→ **Problem**
List each line of the records below that contains the word "value".

→ **Given records**
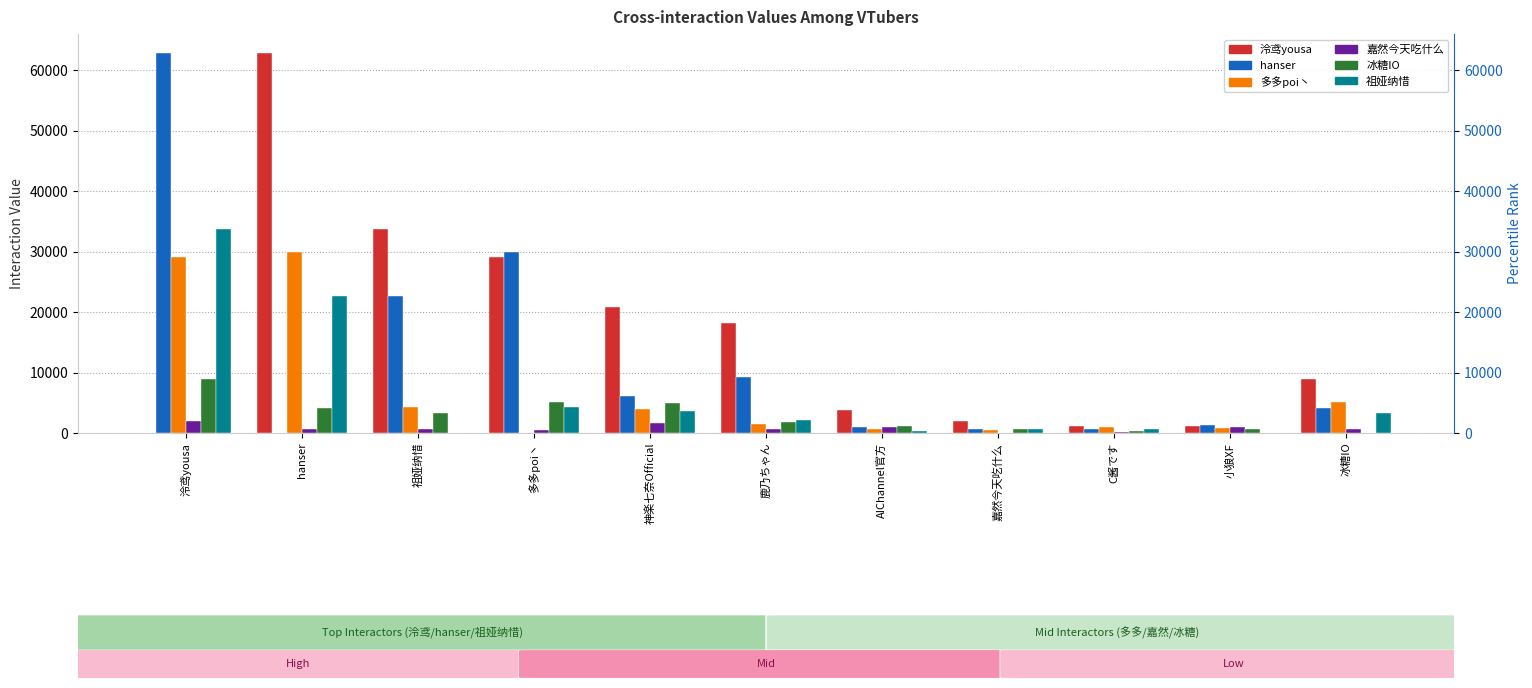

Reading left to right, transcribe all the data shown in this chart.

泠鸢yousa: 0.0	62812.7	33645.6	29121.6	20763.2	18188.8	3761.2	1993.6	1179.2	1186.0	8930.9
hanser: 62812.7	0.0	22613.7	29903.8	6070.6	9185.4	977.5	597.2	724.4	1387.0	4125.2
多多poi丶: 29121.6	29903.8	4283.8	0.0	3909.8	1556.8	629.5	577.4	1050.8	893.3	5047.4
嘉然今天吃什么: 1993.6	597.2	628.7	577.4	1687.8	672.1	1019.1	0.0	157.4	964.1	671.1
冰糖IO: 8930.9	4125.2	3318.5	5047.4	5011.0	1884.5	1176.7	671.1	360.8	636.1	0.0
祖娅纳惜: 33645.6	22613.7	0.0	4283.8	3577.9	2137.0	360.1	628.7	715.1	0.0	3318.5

...

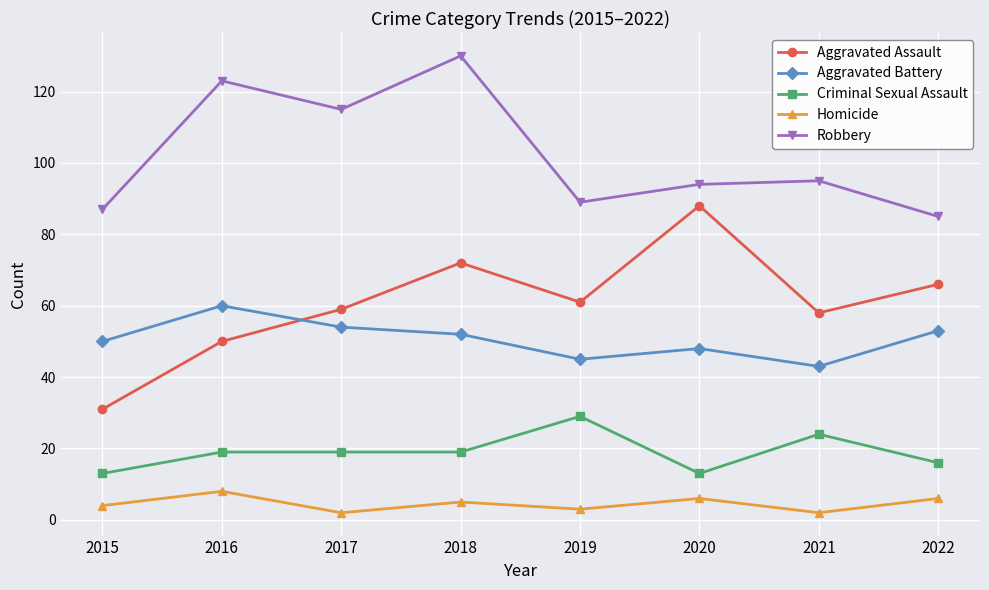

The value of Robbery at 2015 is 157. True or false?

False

...

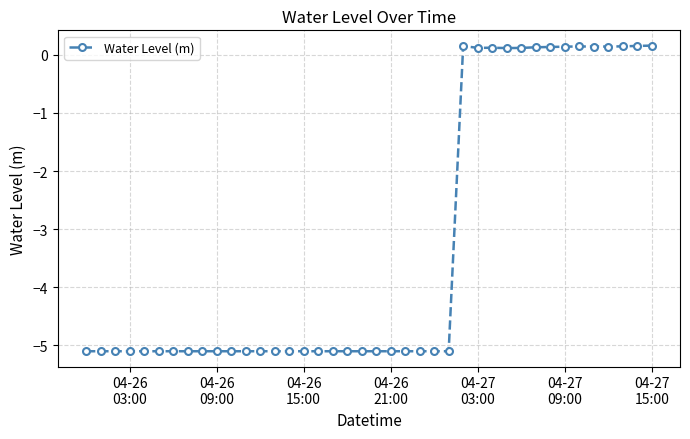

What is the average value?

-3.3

→ **Worked solution**
The value of Robbery at 2015 is 157. True or false?
What is the average value?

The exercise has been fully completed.